Russland ist heute ein schwankender Riese, der niemandem auf der Welt wirklich traut. Nun sieht es den Kapitalismus, den es zwar inzwischen selbst hat, aber dessen Dynamik ihm fremd ist, nicht mehr nur im Westen, sondern auch im Osten. Und es versucht, den Kapitalismus in einem neuen Staat zu entwickeln, den es in seiner Geschichte noch nie gehabt hat: in einem russischen Nationalstaat. Russland, weist Ivan Krastev in seinem Essay »Die Krise der Europäischen Ordnung« (Transit 35/2008) darauf hin, hatte immer eine imperiale Struktur. Die Finanzkrise wirft nicht nur ein grelles Licht auf die noch wenig entwickelten ökonomischen Strukturen. Sie spart auch die politische Ebene nicht aus.

»An der russischen Börse RTS wurden seit Mai fast 60 Prozent der Unternehmenswerte oder 700 Milliarden Dollar vernichtet«, berichtet bereits am 6.10. die Financial Times Deutschland. »Auch viele Milliardäre mussten kräftig bluten«, schreibt die WoZ (16.10.): »Die 25 reichsten Russen haben seit Mai 260 Milliarden Franken (62 Prozent) ihres Vermögens verloren Längst ist die Realwirtschaft erfasst. Die NZZ berichtet von Kurzarbeit und Produktionseinstellungen bei Gaz (Transportfahrzeuge), Kamaz (LKW) und Avtogaz (Lada). Vladimir Gimpelson vom Moskauer Zentrum für Arbeitswissenschaften spricht von Reallohneinbußen bis zu 30 Prozent, der Unternehmerverband fordert das Recht, Mitarbeiter für zwei Monate in den unbezahlten Zwangsurlaub zu schicken. Massenentlassungen gibt es schon im Baugewerbe, wo es vor allem Migranten trifft.
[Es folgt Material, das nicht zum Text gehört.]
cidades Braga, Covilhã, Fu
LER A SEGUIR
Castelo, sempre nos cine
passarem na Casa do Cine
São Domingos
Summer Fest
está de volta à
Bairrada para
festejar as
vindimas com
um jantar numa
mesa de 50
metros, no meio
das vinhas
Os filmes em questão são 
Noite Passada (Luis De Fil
Ins Blickfeld rückt nun der »Stabilisationsfonds«, der Überschuss aus, wie Finanzminister Kudrin sagt, »sieben fetten Jahren«. Er betrug im Juli 546 Milliarden Dollar (Russland-Analysen 171/08), denen allerdings rund 450 Milliarden Schulden der Banken und Unternehmer im Westen gegenüberstehen. »Dass die Regierung das Geld horte wie Dagobert Duck, statt es zu investieren, nennt der Ökonom Michail Deljagin ein Verbrechen. Hätten wir, sagt Deljagin, wie die Chinesen in Infrastruktur und Produktionsbetriebe investiert, dann besäßen wir jetzt mehr realwirtschaftliche Substanz (FAZ, 10.11.) Das fehlt jetzt eben auch in der Ausrichtung auf Großprojekte auf den Fernen Osten. Dazu kommt, dass es mit Russlands Energiepower womöglich doch nicht so weit her ist. »Russland ist nicht unverzichtbar«, titelt Hans Rühle in der Welt (12.10.): »Auf der Angebotsseite hat die Aussage des stellvertretenden Ministers für nationale Ressourcen, Alexej Warlamow, die derzeit bekannten russischen Energiereserven seien in zehn bis 15 Jahren erschöpft, die Lage völlig verändert. Warlamow im Detail: Die derzeit bekannten Uranvorräte reichten bis 2017, die Ölreserven bis 2022, die Erdgas- und Kohlereserven bis 2025

Vielleicht sollte vor diesem Hintergrund Medwedews Rede zur Lage der Nation (RIA Novosti, 6.11.) genauer betrachtet werden. Aus ihr wurden in unseren Medien nur bestimmte Teile herausgepickt: die angedrohte Aufstellung von Raketen im Oblast, die relativ geringe Beachtung der Finanzkrise, die Verlängerung der Amtszeiten für den Präsidenten und die Duma, über die spekuliert werden kann, dass Putin zum Dauerhäuptling gemacht werden soll, und Medwedews Steckenpferd einer neuen internationalen Sicherheitsarchitektur. Ein kaum beachteter, aber nicht unbeträchtlicher Teil der Rede ist der Bildung und Erziehung gewidmet. »Heute, trotz einiger positiver Entwicklungen, lässt die Lage in der Erziehung viel zu wünschen übrig. Lassen Sie uns offen sein: Wir waren einmal im Vormarsch und sind jetzt zurückgeblieben. Unsere Wettbewerbsfähigkeit ist ernsthaft bedroht«, leitet er seinen »Rettungsplan«, eine Initiative »Unsere Neue Schule« ein. Viel ist die Rede vom Individuum, von Selbstentfaltung, Kreativität, demokratischen Werten und europäischen Maßstäben, von »headhunting«, der Talentsuche nach jungen kreativen Köpfen, von Verbesserung der Ernährung und Gesundheit der Jugendlichen, der Lehrerausbildung, der Schulen – mehr als nur eine rhetorische Übung vor ausgewähltem Publikum? Die Finanzkrise als »neue Schule« der russischen Führung für mögliche politische Kursänderungen? Da müssten erst Taten folgen, bisher hat die russische Führung, zuletzt im Kaukasus, nur Anlass zu Misstrauen gegeben.